Kicking my head back, I suddenly do not follow. I referred to a hemorrhoid being a pain in the ass, but I don’t remember it saying anything. My face goes slack as I stare at him in question.

“Abby…I’m talking about Abby.”

Ahhh, pain in his ass. Got it. I always thought there was something going on there.

“Yeah, I’m sure she’s a pain in a lot of people’s when she gets going.” I go over all that went on tonight as I pause. “Ahh, I guess Abby’s a lot like me. She just doesn’t know when to shut up,” I say, refusing to elaborate anymore on the night.

“I’m sure I could shut her up,” Tristan’s confident tone which has been lost since the wreck, comes through loud and clear as he turns to get back to work.

I chuckle, “Well I’ll let you use whatever preferred method on her, I’m good. I’m learning on my own that I need to keep my mouth shut.”

Tristan and I both quietly laugh to ourselves, neither of us sounding real genuine or invested in a happy mood or night of talking. Jumping up, I head for the small blue sofa in the break room for a restless evening of no sleep.

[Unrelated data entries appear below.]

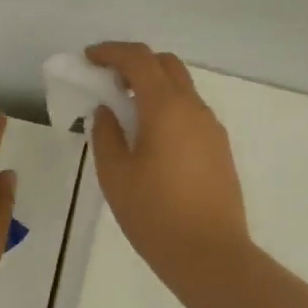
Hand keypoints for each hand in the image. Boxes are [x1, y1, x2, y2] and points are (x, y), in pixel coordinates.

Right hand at [86, 42, 249, 286]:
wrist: (210, 255)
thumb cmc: (154, 214)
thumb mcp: (115, 174)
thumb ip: (106, 134)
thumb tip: (107, 110)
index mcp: (165, 107)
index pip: (139, 59)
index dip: (110, 52)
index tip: (88, 59)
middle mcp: (194, 108)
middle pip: (166, 64)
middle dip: (134, 63)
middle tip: (107, 80)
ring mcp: (212, 128)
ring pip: (182, 88)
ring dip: (153, 85)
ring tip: (126, 110)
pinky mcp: (219, 148)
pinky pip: (191, 111)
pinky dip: (167, 107)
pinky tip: (150, 136)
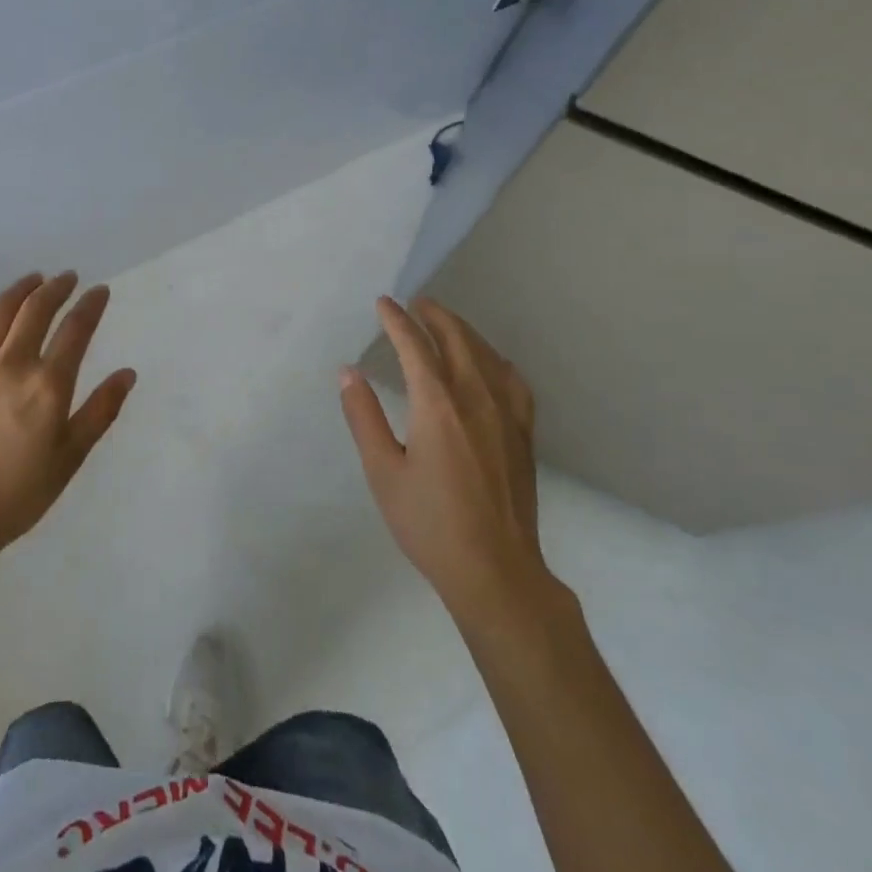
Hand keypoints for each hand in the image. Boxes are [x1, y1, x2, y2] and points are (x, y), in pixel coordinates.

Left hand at [0, 272, 135, 559]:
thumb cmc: (17, 494)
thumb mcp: (70, 457)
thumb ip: (100, 411)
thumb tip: (127, 374)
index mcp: (48, 385)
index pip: (76, 329)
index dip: (91, 305)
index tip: (100, 291)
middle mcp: (11, 364)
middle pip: (36, 309)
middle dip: (56, 287)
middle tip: (67, 278)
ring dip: (20, 289)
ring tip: (34, 280)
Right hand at [339, 295, 562, 631]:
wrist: (495, 570)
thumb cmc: (429, 523)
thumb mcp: (382, 472)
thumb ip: (364, 417)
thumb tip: (348, 372)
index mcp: (437, 404)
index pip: (414, 345)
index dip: (396, 320)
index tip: (383, 303)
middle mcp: (475, 397)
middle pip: (456, 339)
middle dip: (434, 315)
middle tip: (416, 302)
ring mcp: (506, 414)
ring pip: (486, 354)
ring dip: (463, 331)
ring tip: (445, 322)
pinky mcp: (523, 433)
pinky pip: (513, 381)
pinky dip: (496, 360)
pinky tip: (491, 363)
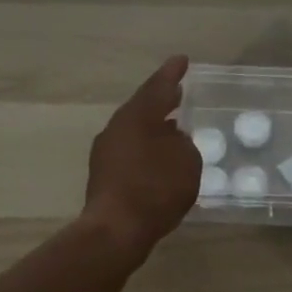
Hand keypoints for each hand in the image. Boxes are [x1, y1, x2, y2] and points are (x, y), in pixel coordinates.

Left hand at [81, 55, 200, 258]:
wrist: (116, 230)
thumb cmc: (155, 188)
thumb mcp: (187, 161)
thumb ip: (184, 144)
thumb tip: (173, 140)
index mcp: (137, 116)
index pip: (158, 86)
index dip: (172, 73)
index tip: (182, 60)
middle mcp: (117, 128)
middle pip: (143, 107)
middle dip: (162, 100)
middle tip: (178, 91)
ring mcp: (107, 152)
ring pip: (135, 130)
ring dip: (154, 126)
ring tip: (174, 126)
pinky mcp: (105, 175)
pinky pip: (131, 150)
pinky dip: (147, 148)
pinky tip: (161, 158)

My head goes over where I should be right now and I slam on the breaks, in full on ‘kick myself in the ass’ mode for the stupid careless slips I’ve made.
Damn my mouth!

 

AFTER A FEW DAYS OF
deep thought and time alone, I came to the one-time-halting conclusion that is, I have to read the letter. I already had this talk with myself, convincing my heart that it could bear whatever he had to say and ensuring my mind that it would help me move on, but in the end I still put it off.

Not any more!

Flinging my legs off of the bed, I sit up with my hands digging into the mattress on each side of my hips to hold me steady; to give me strength to do it. I stare ahead, my vision set hard on the top drawer of my dresser where I had hidden it as soon as I had returned from the lake. My body trembles, and my eyes bear down to such an extreme that they should be able to penetrate the solid wood piece of furniture.
I can do this.
I spring forward, off the bed and to my feet, bolting across the surface of the carpeted floor as if I’m on ice skates. My hand falls to the brass knob and I pause, a deep breath moving over my tongue and down my throat to fill my lungs and give me courage.

Pulling it open, I automatically set my eyes on a sliver of notebook paper at the bottom of the drawer beneath a pair of red and white polka-dotted pajama pants. I move quickly, not wanting to lose my nerve. After slamming the drawer shut, I walk back to the bed and slowly ease down, because standing up seems too hard right now. After a deep breath, I begin to read.